> WORK INSTRUCTION
Only the lines holding the word "linecap" are wanted; copy each of them from the listing.

> RECORDS PROVIDED
■ ■ ■ ■ ■ ■ ■
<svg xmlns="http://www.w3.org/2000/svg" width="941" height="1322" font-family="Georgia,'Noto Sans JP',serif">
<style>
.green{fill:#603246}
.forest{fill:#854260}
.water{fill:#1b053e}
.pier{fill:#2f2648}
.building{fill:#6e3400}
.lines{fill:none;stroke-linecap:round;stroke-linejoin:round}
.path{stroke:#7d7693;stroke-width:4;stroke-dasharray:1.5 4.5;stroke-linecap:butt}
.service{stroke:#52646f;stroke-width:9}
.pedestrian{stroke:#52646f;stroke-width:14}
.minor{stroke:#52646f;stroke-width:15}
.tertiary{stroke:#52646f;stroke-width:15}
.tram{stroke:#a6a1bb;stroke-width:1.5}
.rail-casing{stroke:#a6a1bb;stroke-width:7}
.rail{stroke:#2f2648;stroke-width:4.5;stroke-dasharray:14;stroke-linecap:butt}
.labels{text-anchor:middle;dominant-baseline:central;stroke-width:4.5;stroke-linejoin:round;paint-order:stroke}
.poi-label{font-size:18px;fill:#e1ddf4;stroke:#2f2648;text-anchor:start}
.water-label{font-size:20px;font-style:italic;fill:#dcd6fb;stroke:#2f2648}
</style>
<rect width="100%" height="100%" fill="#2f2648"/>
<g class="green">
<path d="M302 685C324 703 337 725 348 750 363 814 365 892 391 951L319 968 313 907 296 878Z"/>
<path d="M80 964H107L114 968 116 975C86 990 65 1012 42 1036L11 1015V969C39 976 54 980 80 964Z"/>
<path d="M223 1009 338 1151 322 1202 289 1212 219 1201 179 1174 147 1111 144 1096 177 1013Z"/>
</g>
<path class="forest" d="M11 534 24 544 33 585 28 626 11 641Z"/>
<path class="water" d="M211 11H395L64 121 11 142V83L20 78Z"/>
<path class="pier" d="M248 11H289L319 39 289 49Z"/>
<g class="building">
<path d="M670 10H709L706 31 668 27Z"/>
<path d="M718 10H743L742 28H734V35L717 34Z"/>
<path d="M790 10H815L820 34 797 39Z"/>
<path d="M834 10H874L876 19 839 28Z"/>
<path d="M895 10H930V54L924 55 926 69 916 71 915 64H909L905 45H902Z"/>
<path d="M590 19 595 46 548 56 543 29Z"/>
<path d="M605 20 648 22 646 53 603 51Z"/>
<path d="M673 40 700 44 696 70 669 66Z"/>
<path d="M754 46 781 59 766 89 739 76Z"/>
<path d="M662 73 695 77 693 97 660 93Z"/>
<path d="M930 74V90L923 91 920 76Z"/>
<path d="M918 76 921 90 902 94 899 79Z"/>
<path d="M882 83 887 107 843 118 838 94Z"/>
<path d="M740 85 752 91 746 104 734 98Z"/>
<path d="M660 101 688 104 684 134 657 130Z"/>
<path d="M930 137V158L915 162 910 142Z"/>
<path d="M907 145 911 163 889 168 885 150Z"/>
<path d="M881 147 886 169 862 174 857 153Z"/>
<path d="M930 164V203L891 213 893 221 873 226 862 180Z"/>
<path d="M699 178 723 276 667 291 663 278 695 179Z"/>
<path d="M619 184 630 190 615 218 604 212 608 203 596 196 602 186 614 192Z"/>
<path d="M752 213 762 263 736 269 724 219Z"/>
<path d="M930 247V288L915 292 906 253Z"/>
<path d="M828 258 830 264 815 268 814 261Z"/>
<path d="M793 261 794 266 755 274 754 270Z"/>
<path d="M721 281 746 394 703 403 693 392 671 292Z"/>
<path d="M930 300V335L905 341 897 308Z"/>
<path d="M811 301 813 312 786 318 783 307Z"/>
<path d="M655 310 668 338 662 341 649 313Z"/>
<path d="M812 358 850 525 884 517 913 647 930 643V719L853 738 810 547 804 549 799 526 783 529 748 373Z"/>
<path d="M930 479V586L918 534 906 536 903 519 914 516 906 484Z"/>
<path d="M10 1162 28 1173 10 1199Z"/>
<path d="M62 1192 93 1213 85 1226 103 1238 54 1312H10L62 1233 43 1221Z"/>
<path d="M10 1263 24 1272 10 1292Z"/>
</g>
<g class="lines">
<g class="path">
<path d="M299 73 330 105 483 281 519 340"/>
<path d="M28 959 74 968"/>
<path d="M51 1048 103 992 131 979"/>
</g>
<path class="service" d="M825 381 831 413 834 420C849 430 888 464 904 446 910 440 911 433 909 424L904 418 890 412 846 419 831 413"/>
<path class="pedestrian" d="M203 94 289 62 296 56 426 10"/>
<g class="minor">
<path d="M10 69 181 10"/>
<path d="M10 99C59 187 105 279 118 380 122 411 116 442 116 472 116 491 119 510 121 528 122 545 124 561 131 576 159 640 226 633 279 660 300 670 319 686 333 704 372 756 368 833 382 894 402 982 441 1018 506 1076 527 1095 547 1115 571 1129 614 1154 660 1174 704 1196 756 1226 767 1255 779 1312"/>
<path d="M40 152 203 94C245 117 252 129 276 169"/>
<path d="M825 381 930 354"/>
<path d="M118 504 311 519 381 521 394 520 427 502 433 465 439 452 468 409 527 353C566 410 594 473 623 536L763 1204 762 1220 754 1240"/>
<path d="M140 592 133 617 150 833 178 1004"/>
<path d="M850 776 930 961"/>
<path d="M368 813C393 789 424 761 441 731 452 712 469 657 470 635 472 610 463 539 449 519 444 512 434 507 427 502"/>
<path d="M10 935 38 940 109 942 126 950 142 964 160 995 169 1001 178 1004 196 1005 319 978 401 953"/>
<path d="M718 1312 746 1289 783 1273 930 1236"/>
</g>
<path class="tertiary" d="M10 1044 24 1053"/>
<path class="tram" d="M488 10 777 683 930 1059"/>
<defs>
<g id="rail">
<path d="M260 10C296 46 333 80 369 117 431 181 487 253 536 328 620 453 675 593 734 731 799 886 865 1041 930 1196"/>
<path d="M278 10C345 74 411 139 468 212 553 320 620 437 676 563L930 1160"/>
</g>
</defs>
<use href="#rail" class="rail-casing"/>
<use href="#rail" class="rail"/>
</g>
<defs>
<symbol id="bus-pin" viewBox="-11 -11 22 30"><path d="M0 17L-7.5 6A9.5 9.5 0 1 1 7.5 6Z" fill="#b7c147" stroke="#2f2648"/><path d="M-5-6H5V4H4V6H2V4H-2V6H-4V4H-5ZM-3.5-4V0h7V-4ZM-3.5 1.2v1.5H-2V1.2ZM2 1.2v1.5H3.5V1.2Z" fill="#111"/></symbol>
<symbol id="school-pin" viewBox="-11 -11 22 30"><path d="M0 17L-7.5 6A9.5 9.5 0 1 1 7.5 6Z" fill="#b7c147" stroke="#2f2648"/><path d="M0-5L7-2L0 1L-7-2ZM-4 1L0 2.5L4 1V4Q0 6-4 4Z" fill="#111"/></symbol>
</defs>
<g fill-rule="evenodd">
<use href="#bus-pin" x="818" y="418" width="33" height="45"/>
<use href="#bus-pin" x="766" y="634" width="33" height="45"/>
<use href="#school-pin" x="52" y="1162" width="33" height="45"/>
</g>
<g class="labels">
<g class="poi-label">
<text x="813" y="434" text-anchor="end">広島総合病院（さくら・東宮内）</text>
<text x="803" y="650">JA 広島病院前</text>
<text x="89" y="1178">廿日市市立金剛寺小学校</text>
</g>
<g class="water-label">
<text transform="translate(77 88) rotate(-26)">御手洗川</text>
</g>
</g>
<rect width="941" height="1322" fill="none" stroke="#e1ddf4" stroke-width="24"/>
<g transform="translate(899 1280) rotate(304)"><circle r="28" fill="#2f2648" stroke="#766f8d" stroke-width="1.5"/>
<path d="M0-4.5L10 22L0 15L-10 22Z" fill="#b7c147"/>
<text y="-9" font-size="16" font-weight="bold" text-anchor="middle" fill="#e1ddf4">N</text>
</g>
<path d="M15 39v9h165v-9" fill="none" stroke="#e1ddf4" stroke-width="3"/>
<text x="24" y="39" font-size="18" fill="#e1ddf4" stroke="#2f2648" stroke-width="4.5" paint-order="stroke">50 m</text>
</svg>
■ ■ ■ ■ ■ ■ ■
> RESPONSE BELOW
.lines{fill:none;stroke-linecap:round;stroke-linejoin:round}
.path{stroke:#7d7693;stroke-width:4;stroke-dasharray:1.5 4.5;stroke-linecap:butt}
.rail{stroke:#2f2648;stroke-width:4.5;stroke-dasharray:14;stroke-linecap:butt}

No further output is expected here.